Raspberry Pi 7" Touch Screen: Touch Not Working

Hi all!

I recently purchased a 7" Touchscreen for the Raspberry Pi, and after connecting everything up, I had no problems - everything just worked. Now, I recently needed to switch out the Raspberry Pi, so I took off the female-female cables going from 5V, GND, SDA, SCL on the controller to the Pi. I then took out the ribbon cable from the Pi, inserted the new pi, and re-attached everything. All of my connections seem to be correct, and the display works fine, however, the touch does not. Sometimes the mouse flickers around, occasionally clicking on random icons, otherwise staying still. I looked at some other posts on the net of people with similar issues, and they usually found it to be a power problem. I highly doubt this to be the case, as my PSU is the approved Rpi one, and I was using it with the screen before the touch function ceased to work. Any advice/help would be greatly appreciated! The screens aren’t cheap so I’d really rather not have to buy a new one!

Thanks for the help!

What Model(s) PI? You only need to use the SDA SCL pins with the early Model A and B Pi’s. Not needed if its an A+, B+, 2B, 3B.
The small ribbon cable going from the display to the display card is the one for touch. I’d double check it to make sure it didn’t come lose. Maybe even reseat / reconnect it.
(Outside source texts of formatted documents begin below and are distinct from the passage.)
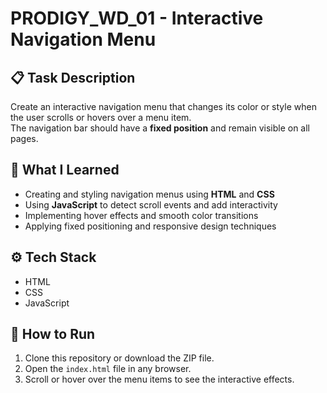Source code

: # PRODIGY_WD_01 - Interactive Navigation Menu

## 📋 Task Description
Create an interactive navigation menu that changes its color or style when the user scrolls or hovers over a menu item.  
The navigation bar should have a **fixed position** and remain visible on all pages.

## 🧠 What I Learned
- Creating and styling navigation menus using **HTML** and **CSS**  
- Using **JavaScript** to detect scroll events and add interactivity  
- Implementing hover effects and smooth color transitions  
- Applying fixed positioning and responsive design techniques  

## ⚙️ Tech Stack
- HTML  
- CSS  
- JavaScript  

## 🚀 How to Run
1. Clone this repository or download the ZIP file.  
2. Open the `index.html` file in any browser.  
3. Scroll or hover over the menu items to see the interactive effects.  

 


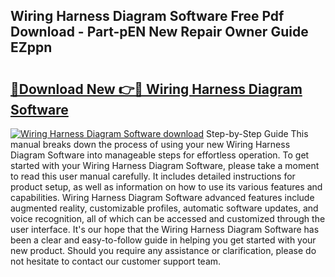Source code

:## Wiring Harness Diagram Software Free Pdf Download - Part-pEN New Repair Owner Guide EZppn

# <h2><a href="http://dfkyop0.blite.top/?on=Wiring+Harness+Diagram+Software">🔗Download New 👉🔴 Wiring Harness Diagram Software</a></h2>

[![Wiring Harness Diagram Software download](https://i.imgur.com/lujVjoI.png)](http://dfkyop0.blite.top/?on=Wiring+Harness+Diagram+Software)
Step-by-Step Guide This manual breaks down the process of using your new Wiring Harness Diagram Software into manageable steps for effortless operation. To get started with your Wiring Harness Diagram Software, please take a moment to read this user manual carefully. It includes detailed instructions for product setup, as well as information on how to use its various features and capabilities. Wiring Harness Diagram Software advanced features include augmented reality, customizable profiles, automatic software updates, and voice recognition, all of which can be accessed and customized through the user interface. It's our hope that the Wiring Harness Diagram Software has been a clear and easy-to-follow guide in helping you get started with your new product. Should you require any assistance or clarification, please do not hesitate to contact our customer support team.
Ah ok - seems I don’t need SDA and SCL.
I’ll try reseating it tonight.
Thanks for the help!

Having those 4 pins there confuses a lot of people. Plus having the 4 jumpers in the box. I don’t think hooking them up hurts anything, not 100% sure though. I never used any of the jumpers. Mine was wired to a 2b, and now a 3B.

I took out the touchscreen connector, and replugged it in. Below is a photo of the connection. Is it not properly in?

Unfortunately, the problem persisted. Could anything else be wrong? Or did I simply not plug it in correctly?
Thanks anyway

Looks OK too me. I’m guessing you took the DSI cable out to do that so its not that either. You would have reconnected it during reassembly. Do you have the display in a case / frame? I ask because some of the early ones had issues with the bezel moving or coming off. That should be fixed by now though. My Bezel slid down slowly over time.

I haven’t added a frame to the screen, but there is the standard black casing.

Ok, the glass front with the black edge is what slid down on mine. I had no case or frame around it. I now have brackets holding it in place.
When you swapped Pi’s did you also swap the SD cards? Putting the original working (sd card) install in the replacement Pi?
What model PI came out and what model went in?

I have already tried putting the old pi back in, and tried swapping sd cards. They’re both pi 3’s

That begs the question, why did you swap out the original Pi 3B?

It sounds like a hardware issue, something happened during the Pi swap, electro static discharge maybe?
As one last test I would make up a new SD card with a fresh download of Raspbian. If it still doesn’t work its a hardware issue. I would then reseat all the cables one last time, being very careful to get them all in nice and tight and straight. How long have you had it?

I’ve now tried a fresh SD card, but to no avail. I guess it must be a hardware problem. I’ve only had it for maybe a month or so.

One was given to me for this project, and had slightly different colorings on the clips for cables, so the difference was noticeable. I was supposed to use that one for this project, and thus needed to change them out.

Most suppliers have a 30 day return policy etc. If you’ve had it less than 30 days you may be able to return it and or get a free replacement.
Ok, no issues with the original Pi. I’ve swapped Pi’s on mine a couple of times. Upgrades to a newer faster model, 2B to a 3B etc. Still working fine, other than my bezel issue. I’ve had mine for a couple of years. It see’s fairly regular use in the summer months. Occasional use in the winter.
Bummer yours quit. I don’t have any other suggestions other than giving everything a really close look. Maybe one last complete disassembly and reassembly.